CHECK YOUR UNDERSTANDING
**1.** Translate this sentence from the SoftBank battery article into Spanish: "SoftBank will kick off mass production of battery cells and energy storage systems at its Sakai, Osaka plant starting in the fiscal year from April 2027."
**2.** Pick up the article on SoftBank's battery production after its final sentence and write one more paragraph.

STUDY TEXT
---------------

SoftBank Launches Massive Battery Push for AI Data Centers.
SoftBank Corp. is diving into large-scale battery production to tackle the skyrocketing energy needs of AI infrastructure. The Japanese telecom giant announced plans to manufacture gigawatt-hour-scale energy storage at its Osaka facility, marking a bold step into hardware for the AI boom.
Production Ramp-Up in Sakai Plant
SoftBank will kick off mass production of battery cells and energy storage systems at its Sakai, Osaka plant starting in the fiscal year from April 2027.
Partnering with South Korea’s Cosmos Lab for safer zinc-halogen cells and DeltaX for high-density systems, the site aims for 1 GWh annual output initially one of Japan’s largest, per BloombergNEF data.
This former Sharp LCD factory now anchors SoftBank’s GX Factory for batteries and solar tech, alongside the AX Factory for AI data centers. Expansion to several GWh is on the horizon, fueling not just internal AI ops but grid, factories, and homes.
The zinc-halogen batteries developed by COSMOS LAB use pure water as its electrolyte, and its key feature is its ability to eliminate fire risks associated with the currently dominant lithium-ion batteries.
SoftBank and COSMOS LAB aim to establish technology for mass production at an early stage, and commence mass production around FY2027.

---------------

RECORDS SUPPLIED
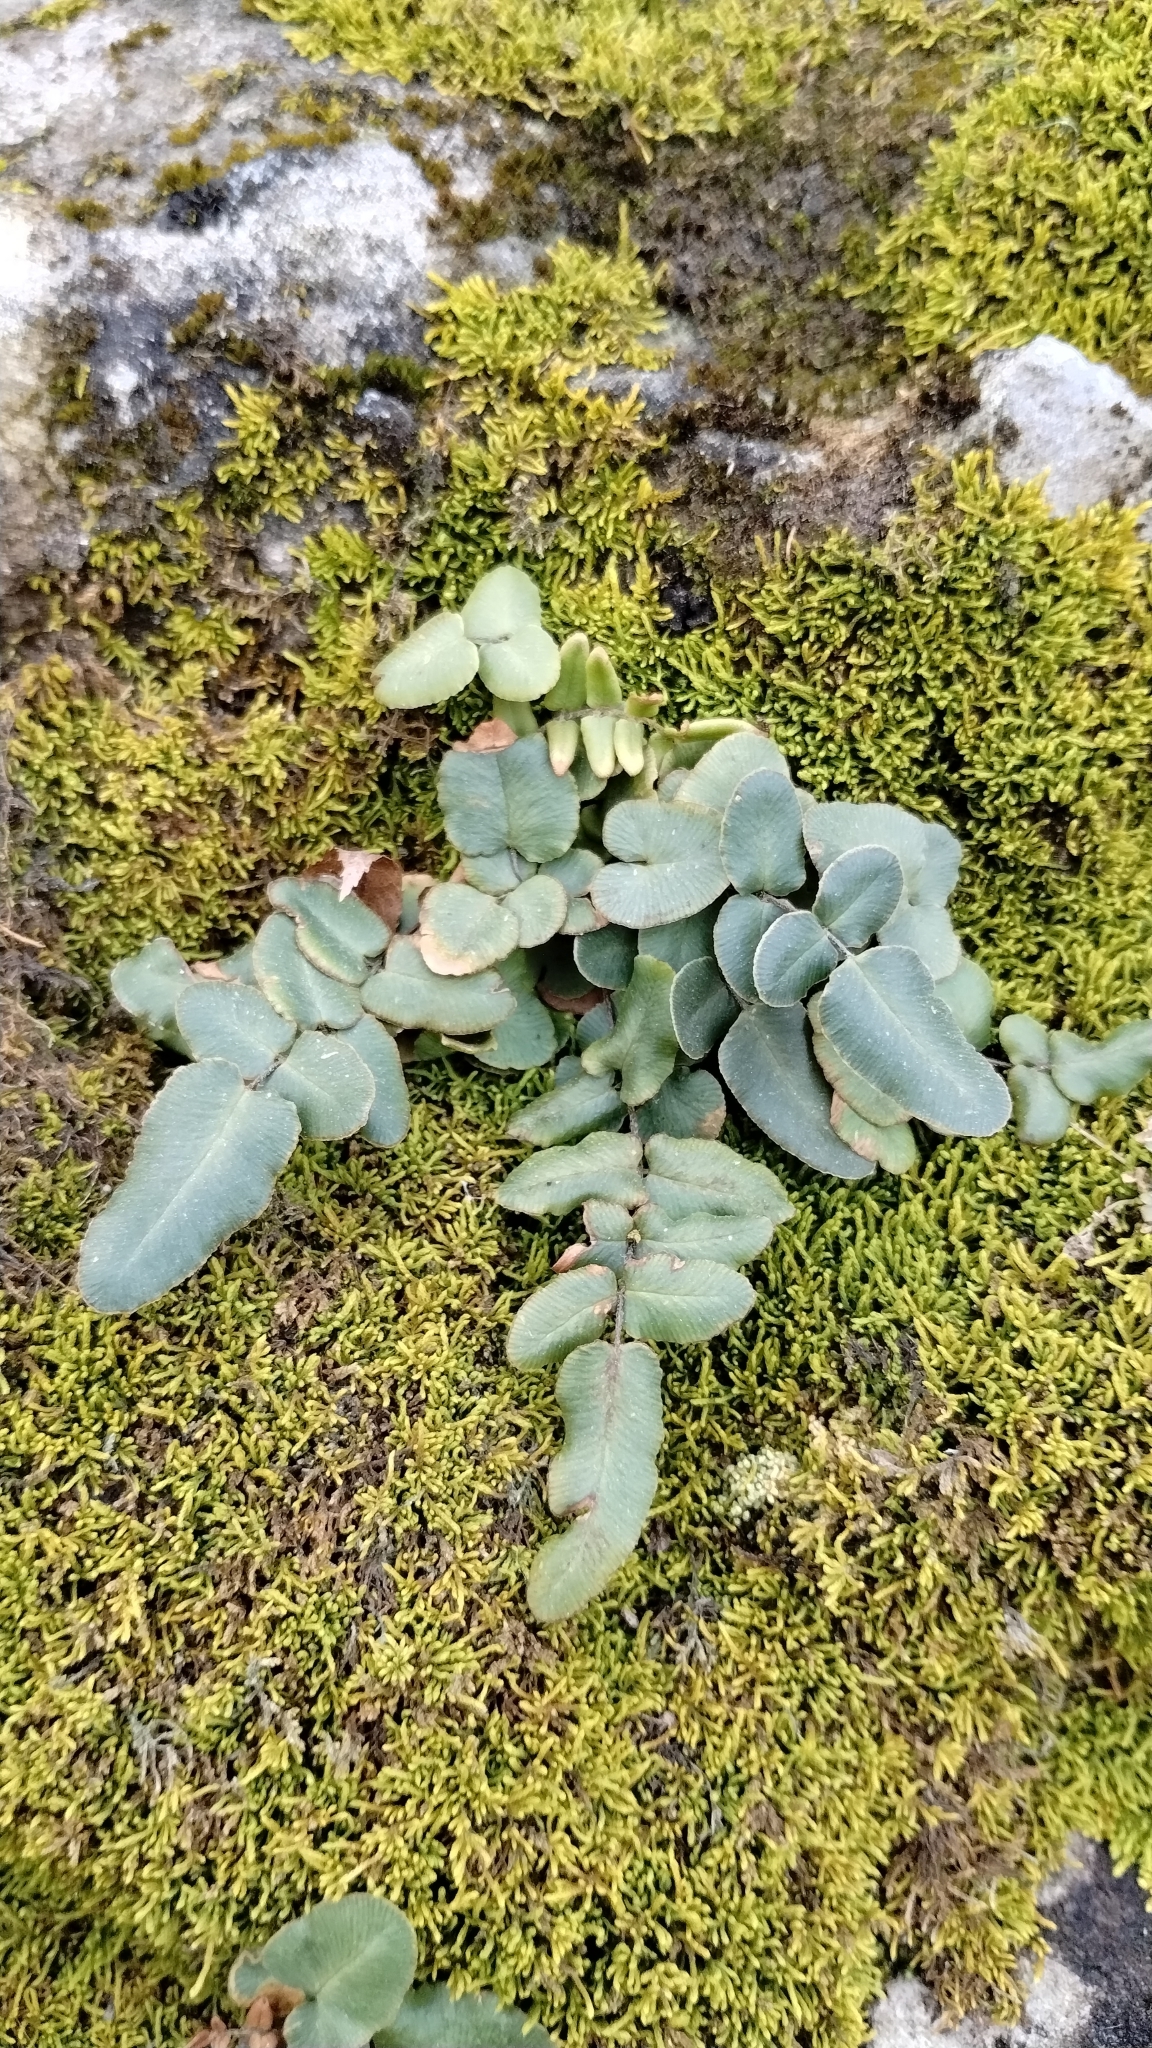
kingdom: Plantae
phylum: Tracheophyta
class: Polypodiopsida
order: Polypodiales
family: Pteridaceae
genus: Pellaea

---------------

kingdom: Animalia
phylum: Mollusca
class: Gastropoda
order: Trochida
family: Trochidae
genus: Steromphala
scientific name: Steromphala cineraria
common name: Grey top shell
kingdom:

---------------

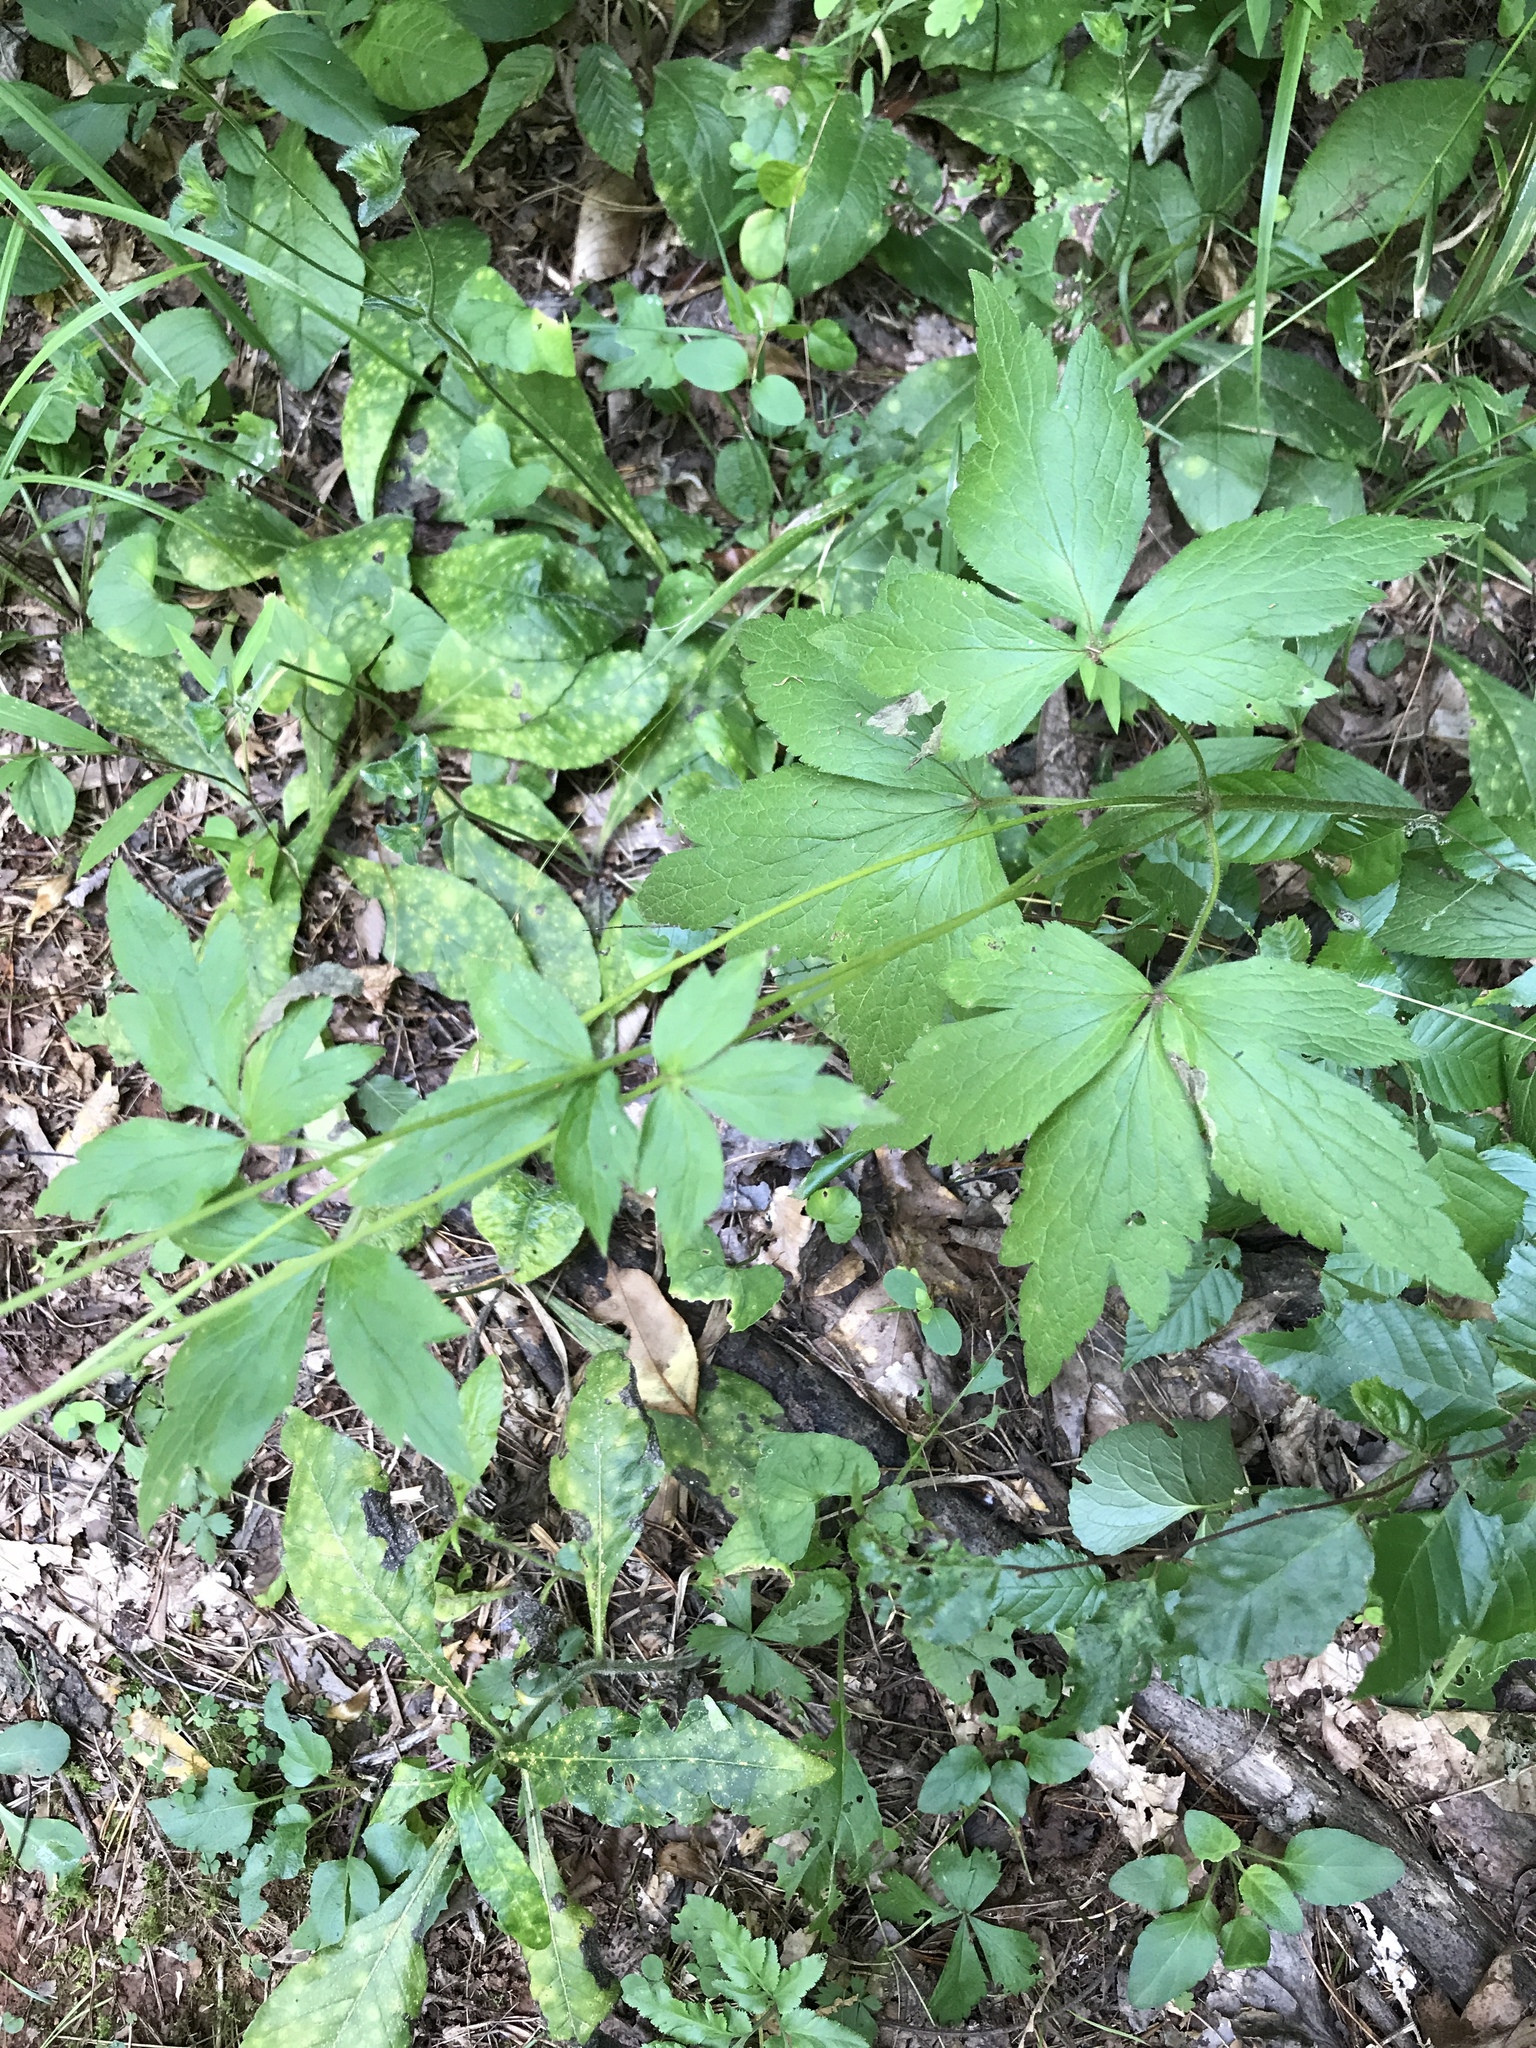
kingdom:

---------------

YOUR WRITTEN ANSWERS
**1.** SoftBank iniciará la producción en masa de celdas de batería y sistemas de almacenamiento de energía en su planta de Sakai, Osaka, a partir del año fiscal que comienza en abril de 2027.

**2.**
Powering AI’s Energy Hunger
AI data centers guzzle power like never before, and SoftBank’s batteries target this bottleneck head-on.
The systems will first support the company’s own Sakai AI hub, using advanced chemistries like non-flammable zinc-halogen with water electrolytes to cut fire risks.
Beyond data centers, applications span industrial sites, residential setups, and power grids. SoftBank eyes global sales mid-term, blending AI demand forecasting with DeltaX’s cell-to-pack tech for top-tier density.
Revenue Goals and Broader Strategy
The battery venture chases over 100 billion yen ($650 million) in yearly domestic revenue by fiscal 2030.
CEO Junichi Miyakawa frames it as transforming SoftBank into an AI infrastructure powerhouse, including neocloud services and upgraded networks for AI devices.
This aligns with founder Masayoshi Son’s AI ambitions, shifting from pure telecom to energy solutions amid global data center growth.